Not every company offers that additional coverage, but out of the top companies above, the following offer CPE coverage:

  • American Family
  • Farmers
  • Progressive
  • USAA

Liberty Mutual and State Farm provide extensive original parts replacement, but it may not apply to certain rim or wheel kits. Furthermore, each company will offer various types of coverage for different equipment, and rates will vary accordingly. To save money, shop around and obtain car insurance quotes from at least three different companies to find the right coverage for you.

Understanding The Three-Tire Rule: The Bottom Line

The three-tire rule is a car insurance myth which implies that companies will only pay out if all four tires are damaged. This isn’t true. 

As long as you carry a full coverage auto insurance policy, all four of your tires are covered during accidents and from acts of vandalism and inclement weather.

However, how much your insurance covers depends on the type of policy in place.
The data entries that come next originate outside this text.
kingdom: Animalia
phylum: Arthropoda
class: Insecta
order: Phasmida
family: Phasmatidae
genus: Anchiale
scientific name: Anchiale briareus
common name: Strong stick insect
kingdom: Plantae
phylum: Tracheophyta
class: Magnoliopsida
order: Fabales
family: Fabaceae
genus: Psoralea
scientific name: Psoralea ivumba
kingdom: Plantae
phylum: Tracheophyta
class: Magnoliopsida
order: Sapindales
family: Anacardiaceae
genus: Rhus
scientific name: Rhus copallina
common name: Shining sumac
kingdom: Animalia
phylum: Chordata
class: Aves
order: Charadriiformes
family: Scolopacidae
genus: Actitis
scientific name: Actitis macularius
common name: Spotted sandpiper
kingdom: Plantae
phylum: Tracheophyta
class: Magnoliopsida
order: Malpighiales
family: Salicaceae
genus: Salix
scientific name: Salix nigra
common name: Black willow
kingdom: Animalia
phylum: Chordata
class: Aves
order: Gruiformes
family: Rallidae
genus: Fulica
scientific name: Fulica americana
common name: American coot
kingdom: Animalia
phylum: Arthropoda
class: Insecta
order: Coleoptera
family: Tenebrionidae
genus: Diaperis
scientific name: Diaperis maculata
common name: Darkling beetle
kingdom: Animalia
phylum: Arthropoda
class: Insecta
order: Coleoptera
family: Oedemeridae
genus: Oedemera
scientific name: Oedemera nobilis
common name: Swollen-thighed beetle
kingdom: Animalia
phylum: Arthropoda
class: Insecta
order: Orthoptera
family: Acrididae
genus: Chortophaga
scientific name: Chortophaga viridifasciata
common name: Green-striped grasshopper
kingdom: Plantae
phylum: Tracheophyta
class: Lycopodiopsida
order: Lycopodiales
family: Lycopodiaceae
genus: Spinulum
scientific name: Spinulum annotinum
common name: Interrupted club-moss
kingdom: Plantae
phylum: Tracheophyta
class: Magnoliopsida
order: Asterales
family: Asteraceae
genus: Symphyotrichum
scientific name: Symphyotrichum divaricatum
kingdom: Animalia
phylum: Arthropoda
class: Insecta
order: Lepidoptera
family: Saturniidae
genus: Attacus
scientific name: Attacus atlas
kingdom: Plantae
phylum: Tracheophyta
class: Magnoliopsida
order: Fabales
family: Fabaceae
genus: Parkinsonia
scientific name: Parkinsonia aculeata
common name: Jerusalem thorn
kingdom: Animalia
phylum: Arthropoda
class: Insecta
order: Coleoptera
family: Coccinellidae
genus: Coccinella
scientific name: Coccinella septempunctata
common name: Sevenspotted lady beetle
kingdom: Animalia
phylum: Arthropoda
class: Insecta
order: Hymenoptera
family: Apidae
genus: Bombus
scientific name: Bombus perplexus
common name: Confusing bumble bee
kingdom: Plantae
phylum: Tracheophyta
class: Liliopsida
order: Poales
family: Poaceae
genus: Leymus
How your tires were damaged and your deductible amount also impact coverage. But there is no limit to the number of slashed tires your policy covers.

Now that you know the three-tire rule isn’t real, you may want to adjust your insurance coverage. If you want your car insurance to cover three tires or less, consider carrying a lower deductible. A lower insurance deductible can raise your monthly rates, but you won’t pay as much out of pocket when replacing slashed tires.